Fitting Gaussian Processes with the Patcher Framework¶
The framework supports the full spectrum of GP fitting strategies through one uniform interface: configure a Patcher, define an operator, choose an aggregation. The differences between strategies show up in which pooling regime you commit to, which geometry fits your data, and how you merge per-patch posteriors. This section walks through the six canonical configurations and three predict-side patterns.
Primitives. This page assumes the patcher / operator / aggregation primitives introduced in the geopatcher design, with scaling for parallelism and pooling strategy. The architectural placement in the broader stack is described in Report 7 —
geopatcher.

Dataset records:
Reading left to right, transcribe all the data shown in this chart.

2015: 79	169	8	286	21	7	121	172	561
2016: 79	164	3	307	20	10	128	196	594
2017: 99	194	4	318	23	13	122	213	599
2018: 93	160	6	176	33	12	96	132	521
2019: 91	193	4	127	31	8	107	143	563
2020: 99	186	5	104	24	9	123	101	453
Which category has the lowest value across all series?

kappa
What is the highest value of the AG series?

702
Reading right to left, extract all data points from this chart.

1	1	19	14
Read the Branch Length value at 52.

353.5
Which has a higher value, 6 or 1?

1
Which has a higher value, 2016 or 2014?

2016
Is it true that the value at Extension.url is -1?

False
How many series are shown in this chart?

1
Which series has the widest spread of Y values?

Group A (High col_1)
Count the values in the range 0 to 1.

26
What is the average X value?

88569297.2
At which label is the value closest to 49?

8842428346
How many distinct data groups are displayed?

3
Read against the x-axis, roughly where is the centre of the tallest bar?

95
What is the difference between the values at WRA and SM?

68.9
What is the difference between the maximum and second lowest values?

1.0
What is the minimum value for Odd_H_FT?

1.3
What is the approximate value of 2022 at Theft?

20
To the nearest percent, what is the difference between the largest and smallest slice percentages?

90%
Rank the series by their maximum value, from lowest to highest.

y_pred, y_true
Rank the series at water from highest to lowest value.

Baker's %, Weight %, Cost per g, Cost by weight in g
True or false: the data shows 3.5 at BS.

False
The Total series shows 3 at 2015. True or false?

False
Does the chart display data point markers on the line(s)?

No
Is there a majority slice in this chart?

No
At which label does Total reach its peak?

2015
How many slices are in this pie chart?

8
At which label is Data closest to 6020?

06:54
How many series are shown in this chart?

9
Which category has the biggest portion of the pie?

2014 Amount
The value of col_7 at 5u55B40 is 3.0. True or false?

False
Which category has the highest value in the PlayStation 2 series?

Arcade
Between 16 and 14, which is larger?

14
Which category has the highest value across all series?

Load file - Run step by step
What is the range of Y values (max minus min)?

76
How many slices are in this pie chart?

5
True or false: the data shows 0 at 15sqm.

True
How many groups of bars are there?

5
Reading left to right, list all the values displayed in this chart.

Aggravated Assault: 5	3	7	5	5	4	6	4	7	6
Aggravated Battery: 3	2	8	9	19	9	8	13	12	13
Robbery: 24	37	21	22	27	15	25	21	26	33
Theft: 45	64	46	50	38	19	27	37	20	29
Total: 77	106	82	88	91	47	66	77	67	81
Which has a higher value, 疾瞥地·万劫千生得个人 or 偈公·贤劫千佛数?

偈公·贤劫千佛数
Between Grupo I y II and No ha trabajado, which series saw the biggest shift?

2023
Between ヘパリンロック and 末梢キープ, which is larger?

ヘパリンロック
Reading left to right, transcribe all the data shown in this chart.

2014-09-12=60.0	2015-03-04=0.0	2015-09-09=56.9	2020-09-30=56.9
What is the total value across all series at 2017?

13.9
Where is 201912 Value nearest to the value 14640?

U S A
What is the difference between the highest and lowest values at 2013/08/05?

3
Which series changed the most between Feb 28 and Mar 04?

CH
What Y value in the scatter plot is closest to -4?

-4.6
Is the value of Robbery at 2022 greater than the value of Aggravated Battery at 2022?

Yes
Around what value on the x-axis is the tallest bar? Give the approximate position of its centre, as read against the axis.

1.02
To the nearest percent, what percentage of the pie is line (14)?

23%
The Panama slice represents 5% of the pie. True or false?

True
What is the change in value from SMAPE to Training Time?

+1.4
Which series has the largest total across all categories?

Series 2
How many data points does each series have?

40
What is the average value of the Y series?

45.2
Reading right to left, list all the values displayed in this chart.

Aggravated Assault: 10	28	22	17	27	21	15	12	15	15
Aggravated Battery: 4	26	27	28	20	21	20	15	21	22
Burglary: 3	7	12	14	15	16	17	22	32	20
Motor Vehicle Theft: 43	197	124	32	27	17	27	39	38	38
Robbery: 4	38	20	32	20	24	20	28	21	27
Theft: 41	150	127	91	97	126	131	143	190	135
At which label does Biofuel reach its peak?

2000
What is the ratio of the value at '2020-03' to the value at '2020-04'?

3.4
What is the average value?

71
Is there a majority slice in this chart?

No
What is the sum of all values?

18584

Tasks for this exercise:
A. Answer these questions about the page on fitting Gaussian processes above:
(i) What three steps make up the framework's uniform interface?
(ii) How many canonical configurations and how many predict-side patterns does the section walk through?
(iii) Which primitives does the page assume, and in which design were they introduced?
B. Copy out the page on fitting Gaussian processes above from "Primitives. This page" to "geopatcher.".

Outputs by task:
A.
(i) Configure a Patcher, define an operator, and choose an aggregation.
(ii) Six canonical configurations and three predict-side patterns.
(iii) The patcher / operator / aggregation primitives, introduced in the geopatcher design.

B.
Primitives. This page assumes the patcher / operator / aggregation primitives introduced in the geopatcher design, with scaling for parallelism and pooling strategy. The architectural placement in the broader stack is described in Report 7 —
geopatcher.